Palmer noted that:  “The indecision of the CCGs in Sussex means I wouldn’t be surprised if South Central Ambulance Service eventually has had enough.”

He suggested that South Central Ambulance Service might pull out of future contracts because of a lack of leadership in Sussex. Mr Palmer called on Sussex health chiefs to offer a five-year patient transport contract to South Central Ambulance Service.

The failure of Medi 1 is the latest in a long line of failed companies involved in Sussex’s non-emergency PTS. During the time Coperforma had the contract, three private ambulance companies who were sub-contracted to do the work went bust – Docklands, VM Langfords and Thames Ambulance.

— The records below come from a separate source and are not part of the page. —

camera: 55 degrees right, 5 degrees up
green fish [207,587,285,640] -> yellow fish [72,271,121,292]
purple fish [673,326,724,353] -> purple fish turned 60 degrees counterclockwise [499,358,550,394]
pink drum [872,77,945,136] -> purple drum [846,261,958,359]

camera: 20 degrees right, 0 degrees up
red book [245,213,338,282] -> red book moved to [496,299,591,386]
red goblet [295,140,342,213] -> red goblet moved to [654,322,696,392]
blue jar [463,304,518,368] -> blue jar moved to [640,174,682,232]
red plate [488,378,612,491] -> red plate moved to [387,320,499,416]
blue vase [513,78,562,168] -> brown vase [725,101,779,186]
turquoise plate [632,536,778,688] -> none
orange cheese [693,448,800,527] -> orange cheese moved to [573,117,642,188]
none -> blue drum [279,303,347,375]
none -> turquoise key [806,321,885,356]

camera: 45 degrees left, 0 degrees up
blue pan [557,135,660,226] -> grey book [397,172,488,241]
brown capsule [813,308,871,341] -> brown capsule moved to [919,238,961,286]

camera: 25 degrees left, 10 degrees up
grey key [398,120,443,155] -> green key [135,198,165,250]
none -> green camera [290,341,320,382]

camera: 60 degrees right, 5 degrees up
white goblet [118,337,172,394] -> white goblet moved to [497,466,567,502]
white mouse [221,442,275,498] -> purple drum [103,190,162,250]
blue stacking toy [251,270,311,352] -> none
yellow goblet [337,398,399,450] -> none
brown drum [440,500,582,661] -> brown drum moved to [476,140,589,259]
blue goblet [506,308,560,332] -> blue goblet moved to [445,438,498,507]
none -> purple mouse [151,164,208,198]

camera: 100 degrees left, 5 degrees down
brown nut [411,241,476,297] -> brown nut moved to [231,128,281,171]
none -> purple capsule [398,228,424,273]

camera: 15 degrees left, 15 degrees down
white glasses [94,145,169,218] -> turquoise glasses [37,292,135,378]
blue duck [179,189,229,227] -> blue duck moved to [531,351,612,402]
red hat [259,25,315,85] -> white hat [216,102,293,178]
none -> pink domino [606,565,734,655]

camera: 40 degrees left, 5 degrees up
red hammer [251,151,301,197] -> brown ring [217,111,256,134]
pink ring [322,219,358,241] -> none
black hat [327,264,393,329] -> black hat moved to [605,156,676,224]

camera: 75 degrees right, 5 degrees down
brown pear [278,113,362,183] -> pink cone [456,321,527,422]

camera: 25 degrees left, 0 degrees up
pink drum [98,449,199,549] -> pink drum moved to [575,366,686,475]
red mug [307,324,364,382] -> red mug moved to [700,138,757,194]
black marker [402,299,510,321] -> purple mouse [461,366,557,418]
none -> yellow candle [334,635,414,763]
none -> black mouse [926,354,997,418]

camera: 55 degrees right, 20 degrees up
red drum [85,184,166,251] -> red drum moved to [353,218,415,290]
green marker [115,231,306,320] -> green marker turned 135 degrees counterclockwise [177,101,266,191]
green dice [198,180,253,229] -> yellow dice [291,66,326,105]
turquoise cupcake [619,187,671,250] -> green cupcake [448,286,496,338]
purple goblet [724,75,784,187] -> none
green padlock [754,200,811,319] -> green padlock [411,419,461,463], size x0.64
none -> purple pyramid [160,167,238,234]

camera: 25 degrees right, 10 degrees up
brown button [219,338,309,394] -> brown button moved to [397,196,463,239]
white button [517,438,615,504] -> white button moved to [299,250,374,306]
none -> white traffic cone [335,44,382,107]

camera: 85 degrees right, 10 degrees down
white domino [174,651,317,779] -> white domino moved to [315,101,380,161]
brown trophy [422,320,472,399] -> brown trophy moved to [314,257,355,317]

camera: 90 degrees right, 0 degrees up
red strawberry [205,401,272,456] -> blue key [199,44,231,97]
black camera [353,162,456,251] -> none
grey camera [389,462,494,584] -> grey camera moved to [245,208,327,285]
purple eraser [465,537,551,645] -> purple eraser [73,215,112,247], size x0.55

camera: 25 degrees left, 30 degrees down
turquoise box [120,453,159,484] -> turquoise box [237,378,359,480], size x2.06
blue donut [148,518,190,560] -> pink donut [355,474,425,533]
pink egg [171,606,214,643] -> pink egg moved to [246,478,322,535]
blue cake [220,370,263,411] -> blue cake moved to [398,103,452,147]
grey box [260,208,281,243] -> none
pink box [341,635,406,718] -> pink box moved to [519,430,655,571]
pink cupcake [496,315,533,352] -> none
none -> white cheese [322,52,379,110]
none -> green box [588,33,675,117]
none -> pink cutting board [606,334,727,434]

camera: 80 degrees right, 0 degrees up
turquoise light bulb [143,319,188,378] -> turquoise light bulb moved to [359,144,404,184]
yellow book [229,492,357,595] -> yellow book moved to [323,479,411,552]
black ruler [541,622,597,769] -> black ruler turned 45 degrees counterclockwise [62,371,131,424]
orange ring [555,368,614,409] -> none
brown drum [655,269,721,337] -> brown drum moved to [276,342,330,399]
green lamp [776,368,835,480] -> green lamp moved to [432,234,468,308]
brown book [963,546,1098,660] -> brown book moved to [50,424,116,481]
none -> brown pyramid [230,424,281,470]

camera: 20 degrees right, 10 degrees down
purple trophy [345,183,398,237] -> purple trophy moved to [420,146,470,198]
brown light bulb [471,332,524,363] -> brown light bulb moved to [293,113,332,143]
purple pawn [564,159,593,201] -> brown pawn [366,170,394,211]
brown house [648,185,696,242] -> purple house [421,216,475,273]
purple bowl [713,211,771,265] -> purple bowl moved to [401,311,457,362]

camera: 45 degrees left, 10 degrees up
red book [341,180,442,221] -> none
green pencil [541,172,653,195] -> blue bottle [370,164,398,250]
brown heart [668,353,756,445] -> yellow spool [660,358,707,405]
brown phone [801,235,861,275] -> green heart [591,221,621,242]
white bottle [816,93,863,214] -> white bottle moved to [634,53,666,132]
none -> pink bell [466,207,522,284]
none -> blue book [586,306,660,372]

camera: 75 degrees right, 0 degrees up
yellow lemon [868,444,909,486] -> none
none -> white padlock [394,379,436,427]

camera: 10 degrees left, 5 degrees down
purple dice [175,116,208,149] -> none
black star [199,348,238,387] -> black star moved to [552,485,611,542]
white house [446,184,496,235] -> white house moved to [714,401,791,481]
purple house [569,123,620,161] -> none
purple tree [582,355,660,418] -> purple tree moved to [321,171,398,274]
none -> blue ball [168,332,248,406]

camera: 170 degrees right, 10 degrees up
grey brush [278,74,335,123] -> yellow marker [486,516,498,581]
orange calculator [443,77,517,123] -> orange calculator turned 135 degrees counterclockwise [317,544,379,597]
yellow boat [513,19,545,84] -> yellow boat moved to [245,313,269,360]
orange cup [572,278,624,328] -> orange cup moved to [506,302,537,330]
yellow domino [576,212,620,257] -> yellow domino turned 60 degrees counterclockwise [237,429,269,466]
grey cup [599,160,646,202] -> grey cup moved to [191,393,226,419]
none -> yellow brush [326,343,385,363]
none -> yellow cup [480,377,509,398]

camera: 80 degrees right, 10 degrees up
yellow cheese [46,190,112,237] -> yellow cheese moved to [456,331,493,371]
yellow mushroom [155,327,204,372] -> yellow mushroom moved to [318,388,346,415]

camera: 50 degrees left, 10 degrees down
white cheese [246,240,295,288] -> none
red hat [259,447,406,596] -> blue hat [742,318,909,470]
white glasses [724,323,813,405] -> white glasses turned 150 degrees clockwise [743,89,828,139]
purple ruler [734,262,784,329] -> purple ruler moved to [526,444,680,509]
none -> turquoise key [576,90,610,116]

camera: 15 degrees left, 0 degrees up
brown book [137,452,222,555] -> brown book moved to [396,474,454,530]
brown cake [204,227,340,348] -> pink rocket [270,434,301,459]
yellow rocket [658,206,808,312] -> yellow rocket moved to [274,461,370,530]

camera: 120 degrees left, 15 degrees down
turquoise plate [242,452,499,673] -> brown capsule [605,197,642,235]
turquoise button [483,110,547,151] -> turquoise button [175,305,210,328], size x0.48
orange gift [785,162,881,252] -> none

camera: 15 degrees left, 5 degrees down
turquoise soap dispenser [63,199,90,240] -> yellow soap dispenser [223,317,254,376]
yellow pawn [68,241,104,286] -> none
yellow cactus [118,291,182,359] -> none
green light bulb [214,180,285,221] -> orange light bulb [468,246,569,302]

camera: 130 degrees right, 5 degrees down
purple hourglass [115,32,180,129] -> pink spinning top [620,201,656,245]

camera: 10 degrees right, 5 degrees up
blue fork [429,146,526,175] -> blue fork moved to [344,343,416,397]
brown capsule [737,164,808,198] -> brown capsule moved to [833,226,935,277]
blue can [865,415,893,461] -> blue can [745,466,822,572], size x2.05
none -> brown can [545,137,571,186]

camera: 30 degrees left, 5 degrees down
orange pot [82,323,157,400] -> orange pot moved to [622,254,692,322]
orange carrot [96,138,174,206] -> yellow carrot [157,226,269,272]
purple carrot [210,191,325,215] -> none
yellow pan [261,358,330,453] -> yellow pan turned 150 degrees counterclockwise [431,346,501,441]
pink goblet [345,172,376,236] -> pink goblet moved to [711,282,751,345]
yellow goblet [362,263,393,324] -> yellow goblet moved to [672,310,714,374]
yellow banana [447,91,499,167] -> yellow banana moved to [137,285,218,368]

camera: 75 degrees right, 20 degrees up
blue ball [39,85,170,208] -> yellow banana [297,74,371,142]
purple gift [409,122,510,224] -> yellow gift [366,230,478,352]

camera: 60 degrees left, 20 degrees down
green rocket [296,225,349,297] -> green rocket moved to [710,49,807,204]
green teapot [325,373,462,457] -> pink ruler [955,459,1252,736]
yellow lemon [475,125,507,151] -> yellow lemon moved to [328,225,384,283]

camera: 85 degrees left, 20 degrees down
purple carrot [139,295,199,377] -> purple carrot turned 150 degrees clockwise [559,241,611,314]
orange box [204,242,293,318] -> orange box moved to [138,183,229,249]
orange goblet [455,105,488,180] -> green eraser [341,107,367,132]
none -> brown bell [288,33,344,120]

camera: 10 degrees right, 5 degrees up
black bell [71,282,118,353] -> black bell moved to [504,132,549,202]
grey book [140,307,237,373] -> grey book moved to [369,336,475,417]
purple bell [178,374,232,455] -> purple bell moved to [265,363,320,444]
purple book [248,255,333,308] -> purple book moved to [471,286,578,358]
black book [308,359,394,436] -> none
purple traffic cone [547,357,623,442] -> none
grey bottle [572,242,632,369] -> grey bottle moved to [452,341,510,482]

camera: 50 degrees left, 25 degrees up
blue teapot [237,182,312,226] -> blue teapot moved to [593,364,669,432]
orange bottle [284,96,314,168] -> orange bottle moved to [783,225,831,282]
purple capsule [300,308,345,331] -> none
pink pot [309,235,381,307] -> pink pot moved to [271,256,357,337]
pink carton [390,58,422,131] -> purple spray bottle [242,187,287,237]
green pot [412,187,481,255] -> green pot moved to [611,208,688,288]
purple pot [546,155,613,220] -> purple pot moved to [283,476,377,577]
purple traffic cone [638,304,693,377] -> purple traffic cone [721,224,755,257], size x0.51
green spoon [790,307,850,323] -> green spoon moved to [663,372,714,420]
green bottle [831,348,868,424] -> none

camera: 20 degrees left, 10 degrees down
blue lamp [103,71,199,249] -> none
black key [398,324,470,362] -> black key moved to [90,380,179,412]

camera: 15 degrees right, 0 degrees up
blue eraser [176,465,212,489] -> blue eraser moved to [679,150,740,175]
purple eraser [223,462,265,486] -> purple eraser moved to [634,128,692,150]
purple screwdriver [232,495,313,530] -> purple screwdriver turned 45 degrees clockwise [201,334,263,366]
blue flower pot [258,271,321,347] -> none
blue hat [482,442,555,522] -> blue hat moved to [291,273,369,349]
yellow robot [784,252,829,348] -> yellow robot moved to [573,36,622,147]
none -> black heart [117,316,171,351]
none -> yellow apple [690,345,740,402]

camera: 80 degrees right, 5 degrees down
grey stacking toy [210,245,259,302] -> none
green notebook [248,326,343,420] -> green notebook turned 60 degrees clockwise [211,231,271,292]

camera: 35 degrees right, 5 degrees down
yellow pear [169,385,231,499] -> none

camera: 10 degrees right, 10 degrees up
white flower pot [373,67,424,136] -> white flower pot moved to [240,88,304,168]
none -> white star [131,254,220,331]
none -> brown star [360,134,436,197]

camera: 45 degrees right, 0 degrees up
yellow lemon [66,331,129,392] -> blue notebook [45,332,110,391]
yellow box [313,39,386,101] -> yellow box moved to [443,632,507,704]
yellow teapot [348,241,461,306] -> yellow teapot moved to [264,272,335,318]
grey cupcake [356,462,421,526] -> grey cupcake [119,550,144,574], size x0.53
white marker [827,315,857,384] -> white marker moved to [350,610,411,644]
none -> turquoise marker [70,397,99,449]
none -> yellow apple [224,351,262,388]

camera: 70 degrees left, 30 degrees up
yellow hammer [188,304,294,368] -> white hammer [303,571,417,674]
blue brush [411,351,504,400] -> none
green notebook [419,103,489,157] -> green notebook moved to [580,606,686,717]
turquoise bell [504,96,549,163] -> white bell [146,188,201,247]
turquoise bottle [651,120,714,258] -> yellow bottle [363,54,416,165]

A Sussex Clinical Commissioning Groups spokeswoman said Sussex CCGs were “currently exploring procurement options” in relation to patient transport services.

 

Clinical harm review underway after GP letters not sent

The NHS has launched a ‘clinical harm review’ to determine if any patients’ have come to harm following the revelation that over 28,000 letters were not sent to GPs, following a mistake by the IT company, Cerner.

A leaked memo, seen by The Guardian, details an IT failure that meant 28,563 pieces of confidential medical correspondence to GPs from the Royal Free London group of hospitals were not sent between June 2019 last year and last month. The memo was sent 7 February 2020 by Caroline Clarke, the chief executive of the Royal Free London group of hospitals, which include Barnet and Chase Farm.

The letters should have been sent by doctors at Barnet and Chase Farm hospitals in north London to GPs after consultations with 22,144 patients. The letters summarise what patients discussed with their consultants about their diagnosis and treatment. A “technical error” on updates to the system run by Cerner has been blamed for the problem.

Rachel Power, the chief executive of the Patients Association, told the Guardian that: “Patients who have attended these two hospitals will now be very worried about whether their care might have been compromised by this IT bungle…..we know that sharing information to join up patient care is a major weakness of the NHS, so it is very disappointing to see that this failure took over six months to be detected.”

Cerner UK, is the UK arm of the US company Cerner with headquarters in North Kansas City, Missouri. The company specialises in IT for healthcare companies. It operates in 35 countries worldwide. Cerner UK reported that in November 2018, the Royal Free Hospital group, including Chase Farm and Barnet hospitals, launched the Cerner Millennium® electronic health record (EHR) across their three hospital sites.